The 48-bay regulator holds 484 timber drop bars in total and century-old operation rules say once the Goulburn River at Shepparton exceeds 10.36 metres, 25 bars are removed for every 31-millimetre rise.
If the river continues to rise to 10.96m, then all bars should be removed from the loch 24 hours after the peak height.
However, the Grinter family claim fewer than half of the 484 bars were removed despite the river peaking at 12.05 metres on October 17, causing water to spill over the loch and leading to multiple breaks in the levee bank around the perimeter of significant wetland.
"It's destroyed 85pc of our 2022 cropping program and the clean up and the damage to farm infrastructure like farm fences or machinery will take months and months, maybe even years to fix," he said.

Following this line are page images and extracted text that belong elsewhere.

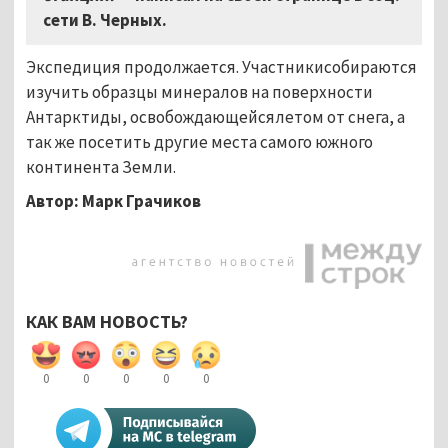
сети В. Черных.
Экспедиция продолжается. Участникисобираются
изучить образцы минералов на поверхности
Антарктиды, освобождающейсялетом от снега, а
так же посетить другие места самого южного
континента Земли.
Автор: Марк Грачиков
КАК ВАМ НОВОСТЬ?
0
0
0
0
0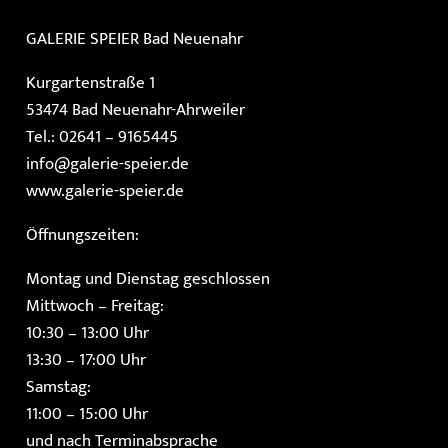
GALERIE SPEIER
Bad Neuenahr
Kurgartenstraße 1
53474 Bad Neuenahr-Ahrweiler
Tel.: 02641 – 9165445
info@galerie-speier.de
www.galerie-speier.de
Öffnungszeiten:
Montag und Dienstag geschlossen
Mittwoch – Freitag:
10:30 – 13:00 Uhr
13:30 – 17:00 Uhr
Samstag:
11:00 – 15:00 Uhr
und nach Terminabsprache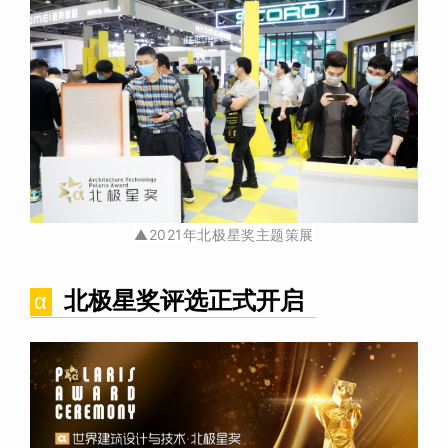
▲2021年北极星奖主题策展
北极星奖评选正式开启
α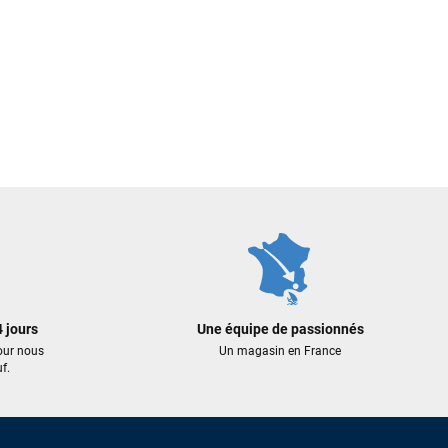
 jours
Une équipe de passionnés
our nous
Un magasin en France
f.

"We've got a few thousand acres of country on the floodplain, but also 1500 acres of country right along the edge of the floodplain and that's what we call our 'safe country'.

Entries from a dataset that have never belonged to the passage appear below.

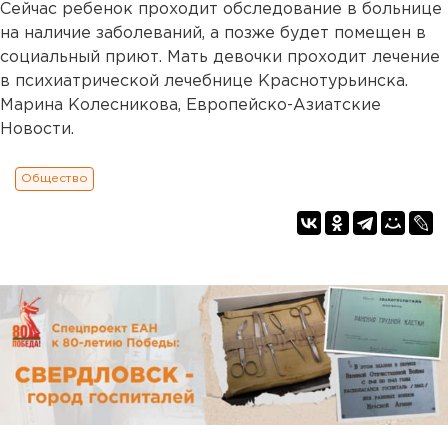
Сейчас ребенок проходит обследование в больнице
на наличие заболеваний, а позже будет помещен в
социальный приют. Мать девочки проходит лечение
в психиатрической лечебнице Краснотурьинска.
Марина Колесникова, Европейско-Азиатские
Новости.
Общество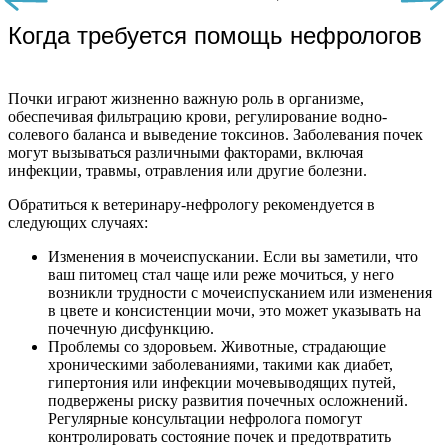
Когда требуется помощь нефрологов
Почки играют жизненно важную роль в организме,
обеспечивая фильтрацию крови, регулирование водно-
солевого баланса и выведение токсинов. Заболевания почек
могут вызываться различными факторами, включая
инфекции, травмы, отравления или другие болезни.
Обратиться к ветеринару-нефрологу рекомендуется в
следующих случаях:
Изменения в мочеиспускании. Если вы заметили, что
ваш питомец стал чаще или реже мочиться, у него
возникли трудности с мочеиспусканием или изменения
в цвете и консистенции мочи, это может указывать на
почечную дисфункцию.
Проблемы со здоровьем. Животные, страдающие
хроническими заболеваниями, такими как диабет,
гипертония или инфекции мочевыводящих путей,
подвержены риску развития почечных осложнений.
Регулярные консультации нефролога помогут
контролировать состояние почек и предотвратить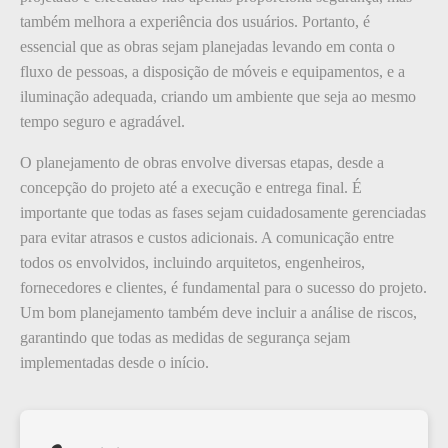
também melhora a experiência dos usuários. Portanto, é
essencial que as obras sejam planejadas levando em conta o
fluxo de pessoas, a disposição de móveis e equipamentos, e a
iluminação adequada, criando um ambiente que seja ao mesmo
tempo seguro e agradável.
O planejamento de obras envolve diversas etapas, desde a
concepção do projeto até a execução e entrega final. É
importante que todas as fases sejam cuidadosamente gerenciadas
para evitar atrasos e custos adicionais. A comunicação entre
todos os envolvidos, incluindo arquitetos, engenheiros,
fornecedores e clientes, é fundamental para o sucesso do projeto.
Um bom planejamento também deve incluir a análise de riscos,
garantindo que todas as medidas de segurança sejam
implementadas desde o início.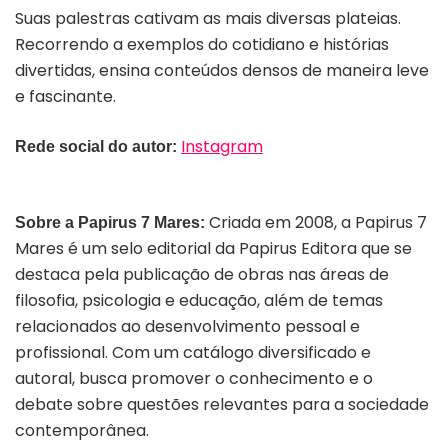
Suas palestras cativam as mais diversas plateias.
Recorrendo a exemplos do cotidiano e histórias
divertidas, ensina conteúdos densos de maneira leve
e fascinante.
Instagram
Rede social do autor:
Criada em 2008, a Papirus 7
Sobre a Papirus 7 Mares:
Mares é um selo editorial da Papirus Editora que se
destaca pela publicação de obras nas áreas de
filosofia, psicologia e educação, além de temas
relacionados ao desenvolvimento pessoal e
profissional. Com um catálogo diversificado e
autoral, busca promover o conhecimento e o
debate sobre questões relevantes para a sociedade
contemporânea.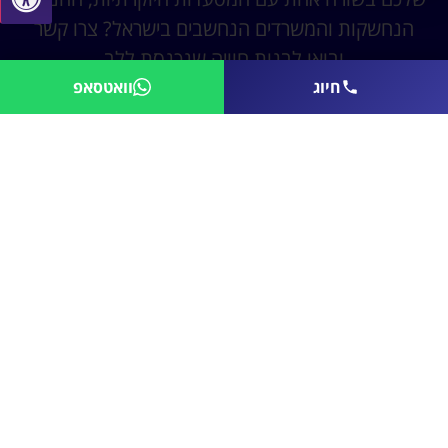
הנחשקות והמשרדים הנחשבים בישראל? צרו קשר
ובואו לבנות חוויה שנכנסת ללב
חיוג
וואטסאפ
נשמח לחזור אליכם ולתכנן עבורכם מערכת
מולטמדיה לעסק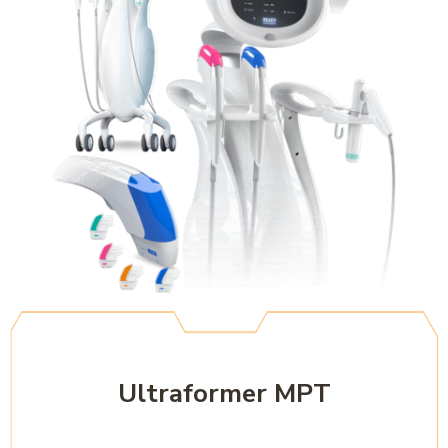
Ultraformer MPT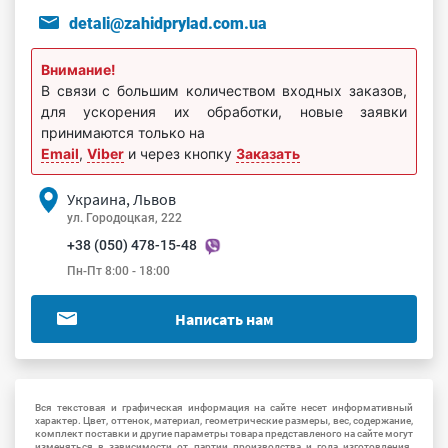
detali@zahidprylad.com.ua
Внимание!
В связи с большим количеством входных заказов,
для ускорения их обработки, новые заявки
принимаются только на
Email
,
Viber
и через кнопку
Заказать
Украина, Львов
ул. Городоцкая, 222
+38 (050) 478-15-48
Пн-Пт 8:00 - 18:00
Написать нам
Вся текстовая и графическая информация на сайте несет информативный
характер. Цвет, оттенок, материал, геометрические размеры, вес, содержание,
комплект поставки и другие параметры товара представленого на сайте могут
изменяться в зависимости от партии производства и года изготовления.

"Usually if we get water on that part of the property, it's only for a few days and an inch or two deep, but this time it was a metre deep and there for two weeks."

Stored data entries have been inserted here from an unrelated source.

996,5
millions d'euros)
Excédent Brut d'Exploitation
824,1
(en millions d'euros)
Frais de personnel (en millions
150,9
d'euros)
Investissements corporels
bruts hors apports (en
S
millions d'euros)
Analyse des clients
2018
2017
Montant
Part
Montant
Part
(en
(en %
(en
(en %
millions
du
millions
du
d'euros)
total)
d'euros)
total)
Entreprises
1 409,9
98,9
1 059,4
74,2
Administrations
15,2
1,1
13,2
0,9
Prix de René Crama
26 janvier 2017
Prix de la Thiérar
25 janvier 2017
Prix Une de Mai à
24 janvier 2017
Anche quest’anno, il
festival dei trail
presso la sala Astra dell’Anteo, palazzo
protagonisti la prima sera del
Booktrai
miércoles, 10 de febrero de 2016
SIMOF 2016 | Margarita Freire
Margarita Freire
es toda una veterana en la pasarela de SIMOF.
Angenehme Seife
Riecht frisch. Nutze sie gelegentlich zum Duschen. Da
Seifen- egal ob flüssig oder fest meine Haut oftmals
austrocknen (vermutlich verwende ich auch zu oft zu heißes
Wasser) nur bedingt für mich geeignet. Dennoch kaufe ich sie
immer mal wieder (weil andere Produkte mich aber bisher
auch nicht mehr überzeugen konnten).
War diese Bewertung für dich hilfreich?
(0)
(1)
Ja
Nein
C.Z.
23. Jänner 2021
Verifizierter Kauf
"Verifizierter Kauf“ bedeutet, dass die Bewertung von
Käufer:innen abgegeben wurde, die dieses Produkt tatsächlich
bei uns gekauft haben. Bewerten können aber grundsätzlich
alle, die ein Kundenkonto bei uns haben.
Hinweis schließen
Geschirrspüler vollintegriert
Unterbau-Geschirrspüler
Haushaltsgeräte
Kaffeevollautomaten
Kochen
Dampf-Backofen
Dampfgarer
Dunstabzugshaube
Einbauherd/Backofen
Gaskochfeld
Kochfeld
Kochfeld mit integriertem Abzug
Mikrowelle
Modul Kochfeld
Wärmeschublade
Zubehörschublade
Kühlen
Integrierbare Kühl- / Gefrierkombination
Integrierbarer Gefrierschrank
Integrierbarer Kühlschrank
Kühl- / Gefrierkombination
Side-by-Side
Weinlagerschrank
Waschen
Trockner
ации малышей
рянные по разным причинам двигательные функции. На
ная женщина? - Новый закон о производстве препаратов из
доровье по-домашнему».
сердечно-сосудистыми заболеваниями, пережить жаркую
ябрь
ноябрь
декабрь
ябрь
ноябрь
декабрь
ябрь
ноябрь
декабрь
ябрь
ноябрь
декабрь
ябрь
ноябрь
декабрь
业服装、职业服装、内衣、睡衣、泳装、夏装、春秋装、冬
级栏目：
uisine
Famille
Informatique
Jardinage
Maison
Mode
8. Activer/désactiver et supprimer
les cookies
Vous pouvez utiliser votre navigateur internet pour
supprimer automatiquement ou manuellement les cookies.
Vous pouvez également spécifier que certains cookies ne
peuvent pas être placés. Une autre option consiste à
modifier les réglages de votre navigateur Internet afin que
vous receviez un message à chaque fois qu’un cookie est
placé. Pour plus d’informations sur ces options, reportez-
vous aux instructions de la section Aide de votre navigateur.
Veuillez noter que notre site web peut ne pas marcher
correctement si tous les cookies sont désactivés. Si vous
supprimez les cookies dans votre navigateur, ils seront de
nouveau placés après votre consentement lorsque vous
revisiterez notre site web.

GMW said the first bars were removed from the regulator on October 16 after the Goulburn River Shepparton gauge exceeded 10.36m.
"Approximately half of the bars were removed before rising water levels meant it was impossible for staff to remove any further bars," GMW emergency coordinator Peter Clydesdale said.
GMW was unable to confirm exactly how many bars were removed.
However, the Grinter family dispute these claims by GMW.
"To say they got half the bars out is not really fair dinkum," Col Grinter said.
"As far as we know, there were three bars taken off the tops of each of the 48 bays and each bay holds about 10 bars so they removed not much more than 25pc of the bars."
Mr Clydesdale said accessible sections of the nine-kilometre GMW-owned levee damaged during the flood were recently repaired, but stopped short of confirming if the cost of the repairs would be passed onto landowners in the district.
Mr Grinter said the devastation caused by the Loch Garry flood had wiped out about 85pc of his income in a matter of days.
Mr Clydesdale said a review of the operating procedures would be undertaken.
"GMW will consult with customers to undertake a review of the Loch Garry operating procedures, including the notification process and adaptability of the rules to factor in unprecedented flooding," he said.